Belgium is an open economy located in the heart of Europe. Because of its relatively small size, the country has to import a wide range of goods. Goods that are imported into Belgium may be liable to four kinds of import charges: excise duties, customs duties, agricultural levies and value-added tax, or VAT. In some circumstances, imported goods can be liable to countervailing (to counter the effects of subsidies) and anti-dumping duties.
Excise duties are levied on particular goods that are released for consumption in Belgium. So-called "community excise" products include tobacco products, alcoholic drinks, perfumes and energy products. In addition, "national excise" products in Belgium include coffee and other nonalcoholic beverages.
Customs duties in Belgium are, generally, levied on the basis of an ad valorem rate (percentage of the value), which is applied to the transaction value (measured in euros) of the imported goods, and includes the cost of the goods, freight charges and insurance. Still, some articles are dutiable at a specific rate (so much per liter, kilo, piece, etc.) and others at a compound rate (the combination of both ad valorem and specific rates).

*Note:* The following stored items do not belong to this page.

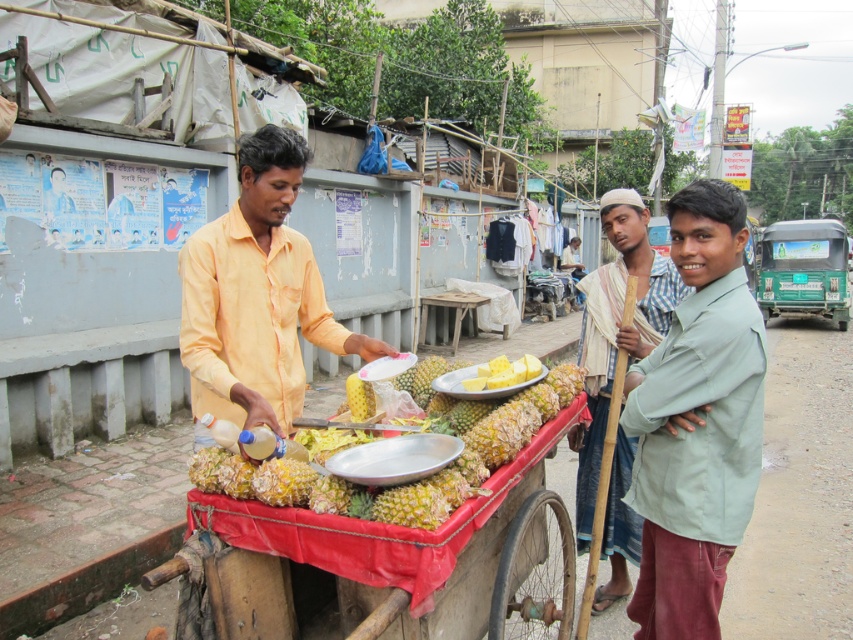
Between wooden cart at center and light green fabric shirt at right, which one is positioned lower?

wooden cart at center is below.

Who is more distant from viewer, [540,458] or [628,552]?

Point [628,552]

Does point (317, 534) lie behind point (606, 532)?

No, it is in front of (606, 532).

Find the location of a particular element. The height and width of the screenshot is (640, 853). wooden cart at center is located at coordinates pyautogui.click(x=373, y=525).

Who is positioned more to the right, light green fabric shirt at center or yellow cotton shirt at center?

From the viewer's perspective, light green fabric shirt at center appears more on the right side.

I want to click on light green fabric shirt at center, so click(x=695, y=420).

Between point (717, 182) and point (183, 349), which one is positioned behind?

Positioned behind is point (183, 349).

Where is `light green fabric shirt at center`? The image size is (853, 640). light green fabric shirt at center is located at coordinates (695, 420).

Can you confirm if wooden cart at center is smaller than yellow matte pineapple at center?

No.

Image resolution: width=853 pixels, height=640 pixels. What do you see at coordinates (373, 525) in the screenshot? I see `wooden cart at center` at bounding box center [373, 525].

The image size is (853, 640). In order to click on wooden cart at center in this screenshot , I will do `click(373, 525)`.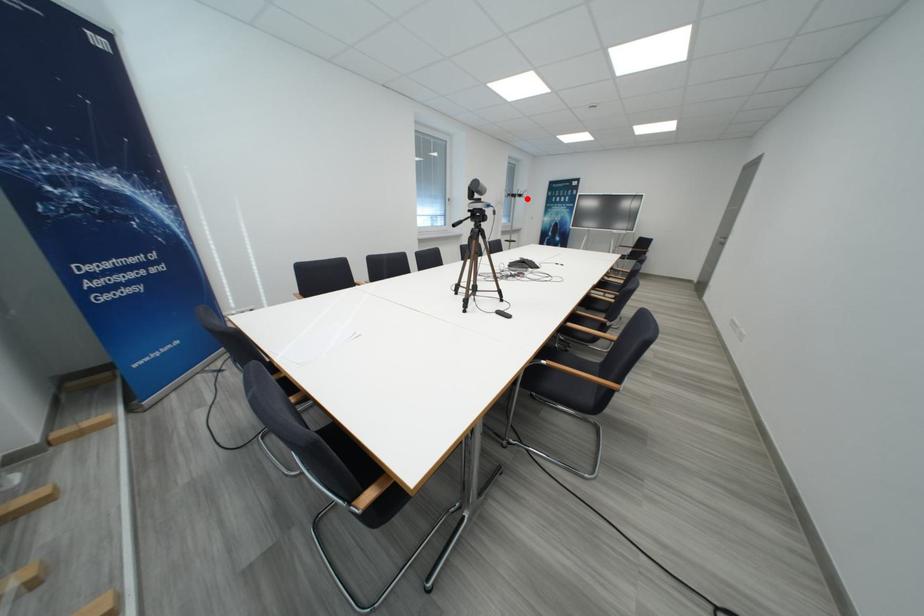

Unprocessed agricultural products (e.g., wheat, potatoes) imported from outside the European Union, or EU, are subject to import duties. Processed products are liable to additional duties. Particular customs import procedures apply under the EU Common Agricultural Policy, or CAP.
Value-added tax is payable on goods imported into Belgium from countries outside the EU. VAT on imported products is charged on the basis of the goods' value, including customs duty and other import charges that are to be paid on the goods. In addition, acquisition VAT is due on the goods supplied to Belgium from other EU countries.